## EXCERPTED TEXT
Words: Simon Wilson
Editor: David Rowe
Design and Graphics: Paul Slater
Title screen: Phil Welch

ANALYSIS
Did an Auckland drought have to become a water crisis?

It’s the worst drought on record and, when summer comes, it’s almost certainly going to get much worse again.
And it’s hard to avoid the conclusion that it’s meant to happen. That our water supply has been designed not to cope with a major drought.
Did the Big Dry have to become a crisis? There are so many reasons why it didn’t.

The Lower Huia Reservoir, photographed this week. Photo / Brett Phibbs

The Lower Huia Reservoir, photographed this week. Photo / Brett Phibbs

Why do we have a crisis?

“Lack of rain,” said Margaret Devlin when the Herald talked to her this week. She’s the chair of Watercare, the council-controlled organisation (CCO) charged with managing Auckland’s water supply and planning for the city’s future needs.

Margaret Devlin. Photo / Supplied

Margaret Devlin. Photo / Supplied

Devlin is right, in the obvious way. According to NIWA, we’ve just had the longest spell of dry weather ever recorded in Auckland: 78 days with less than 1mm of rain, from January 20 to April 6. The two neighbouring parts of the country, Waikato and the Far North, came close to the same record.

Watercare stores close to two-thirds of its water in reservoirs, or dams. A small amount comes from underground sources (aquifers) and the remaining third comes from the Waikato River. Currently, the dams are 43 per cent full. At this time of year, they should be at 77 per cent.

To get them back to the “normal” level, Watercare chief executive Raveen Jaduram said in early May, would take “consistent rainfall over many months”.

Watercare chief executive Raveen Jaduram. Photo / Greg Bowker

Watercare chief executive Raveen Jaduram. Photo / Greg Bowker

Occasional downpours won’t do it. Remember the heavy rain in the first weekend of May? It raised the storage level by only 0.7 per cent.

Intermittent showers won’t do it either. “The impact of drought can extend for some time after it [the lack of rain] ends,” NIWA meteorologist Ben Noll told the Herald. “This would be the case currently in Auckland with abnormally dry conditions persisting deep into autumn.”

But is lack of rain the true cause of the crisis? Haven’t drought conditions like this been predicted for some time?

Margaret Devlin: “I don’t agree it was predictable.”

Auckland mayor Phil Goff has backed her up. “Climate change experts have warned that more extreme conditions will result from global heating,” he said in written comments this week, “and we have been put on notice. The severity of this drought, however, is not something that Watercare or anybody else predicted.”

## EXERCISES TO COMPLETE
1. From the Auckland drought article, extract the passage that begins at the words "It’s the worst" and ends after the words "a major drought.".
2. In the Auckland drought article, turn the paragraph beginning "Watercare stores close to two-thirds" into a short bulleted list that keeps its main facts.

## DATASET EXTRACT

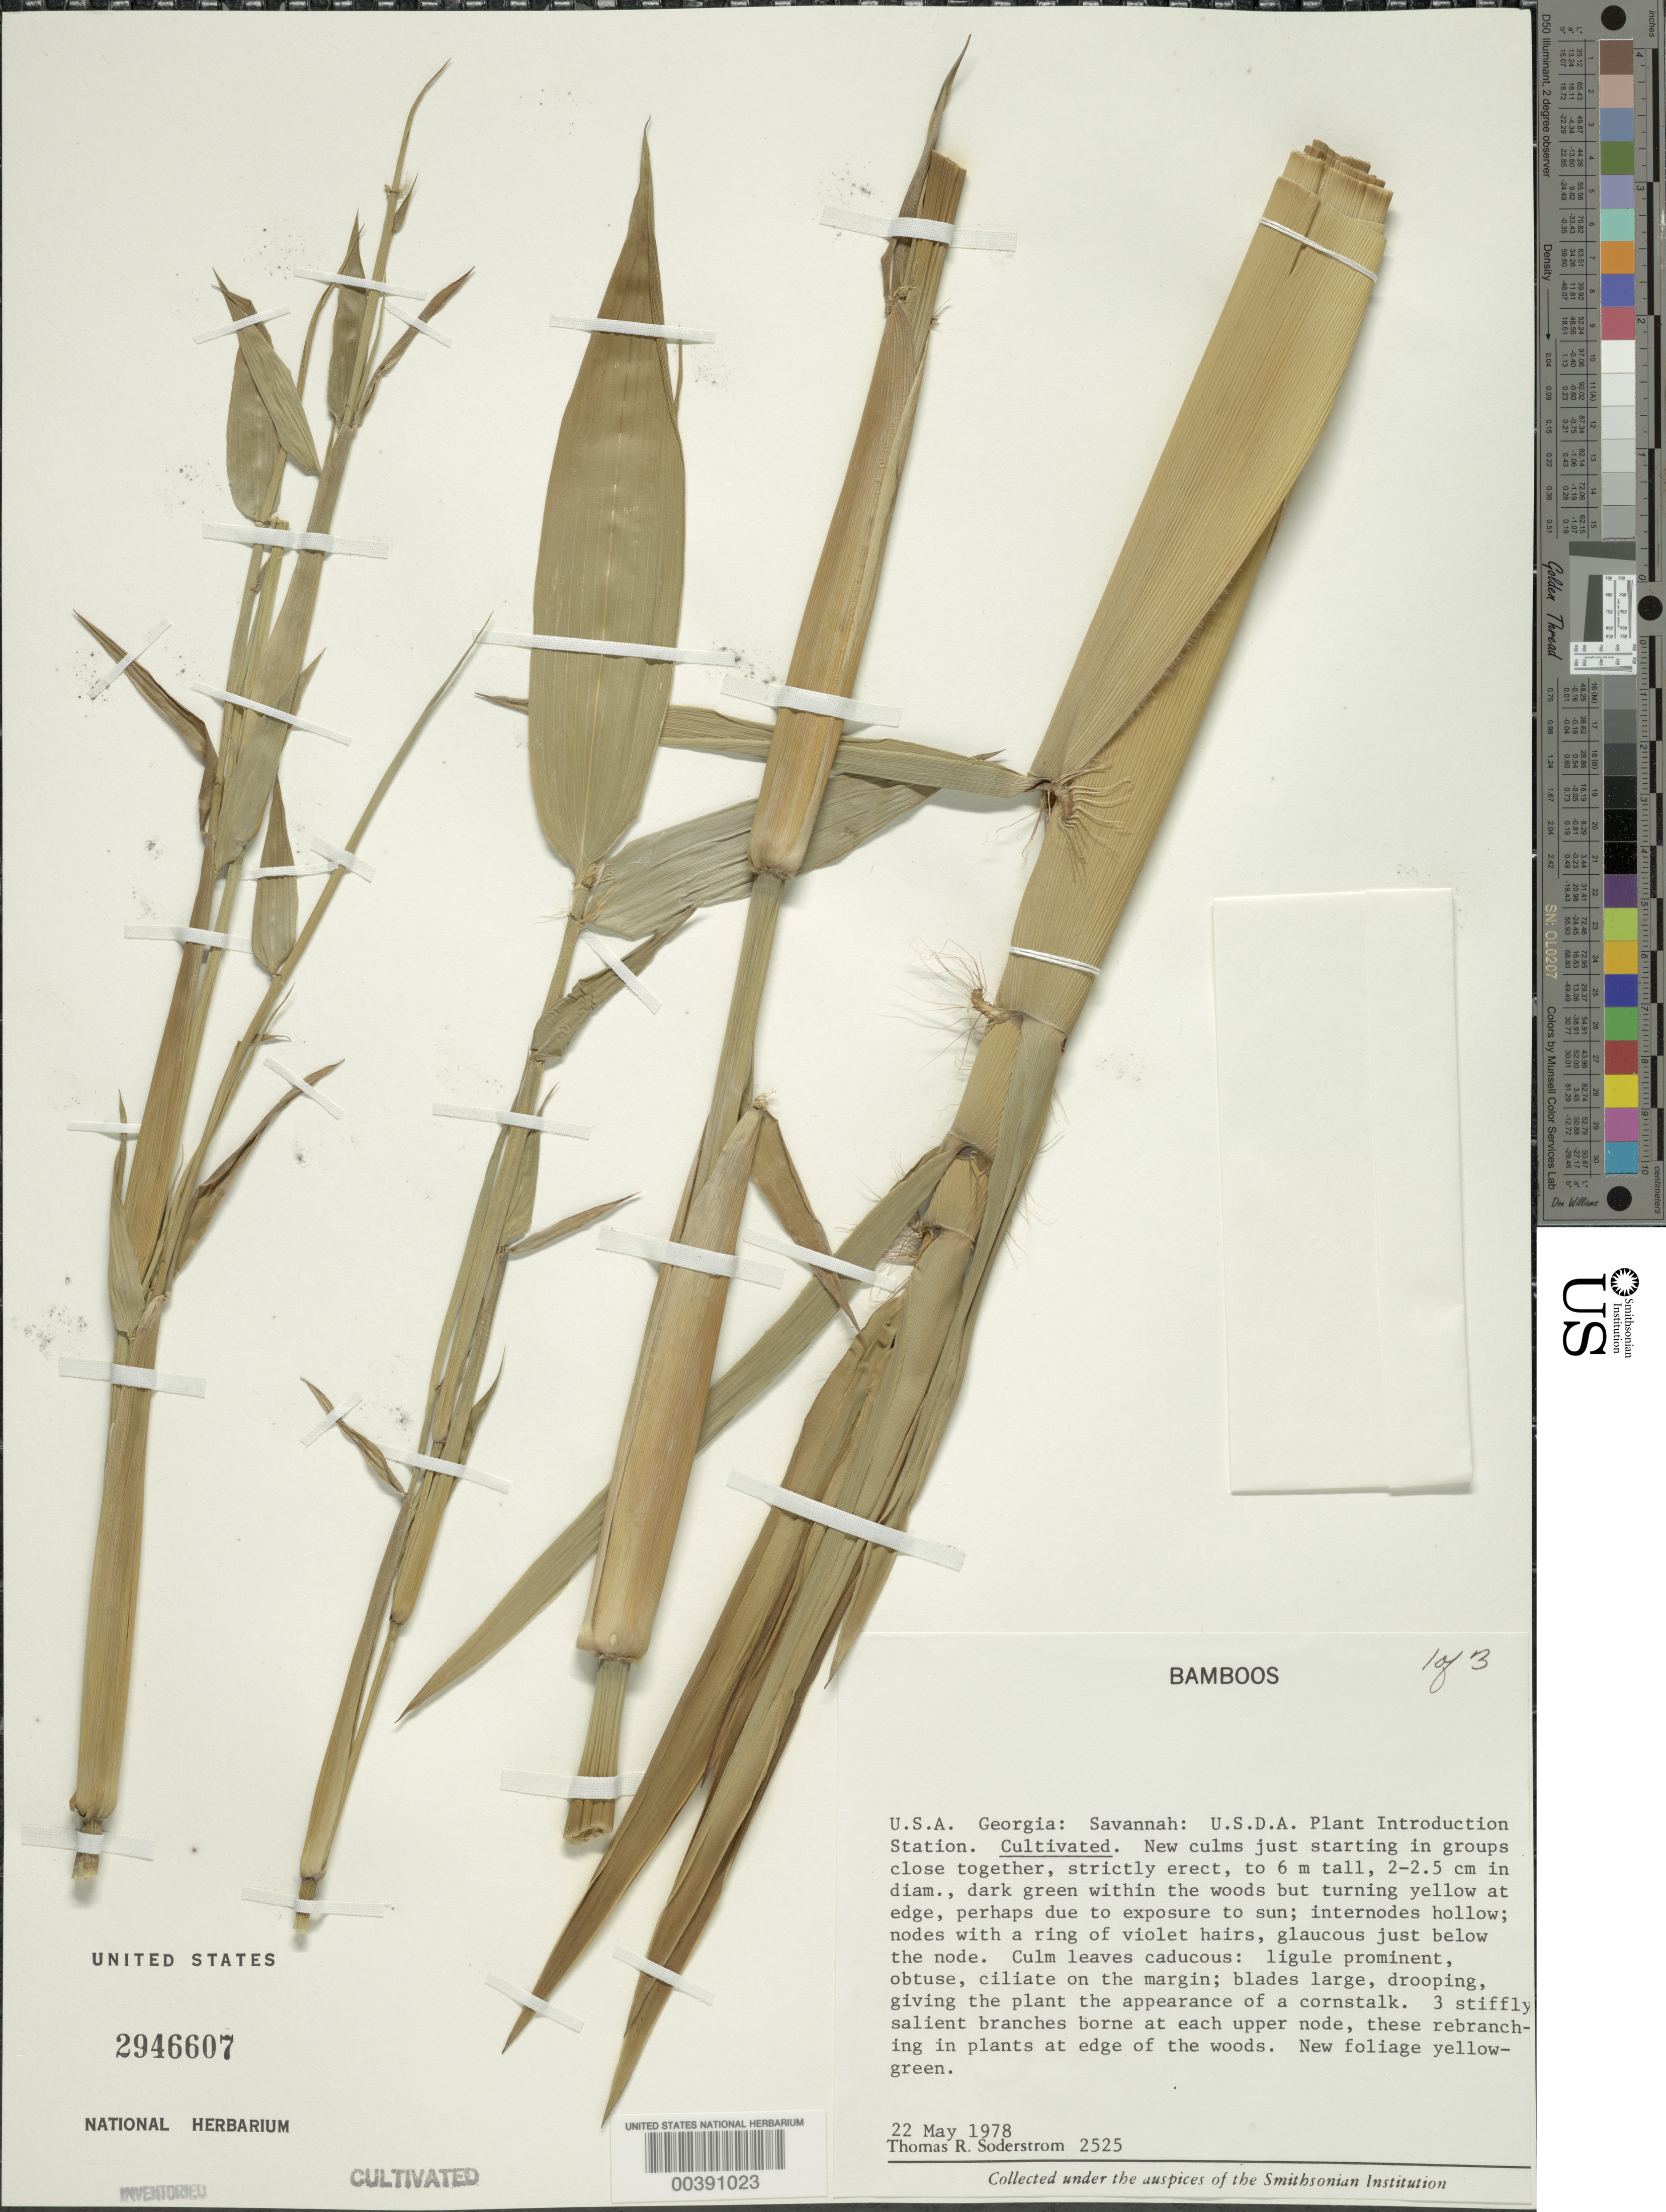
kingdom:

## THE RESPONSES
1.
It’s the worst drought on record and, when summer comes, it’s almost certainly going to get much worse again.
And it’s hard to avoid the conclusion that it’s meant to happen. That our water supply has been designed not to cope with a major drought.

2.
- Close to two-thirds of Watercare's water is stored in reservoirs, or dams.
- A small amount comes from underground sources (aquifers).
- The remaining third comes from the Waikato River.
- The dams are currently 43 percent full. At this time of year they should be at 77 percent.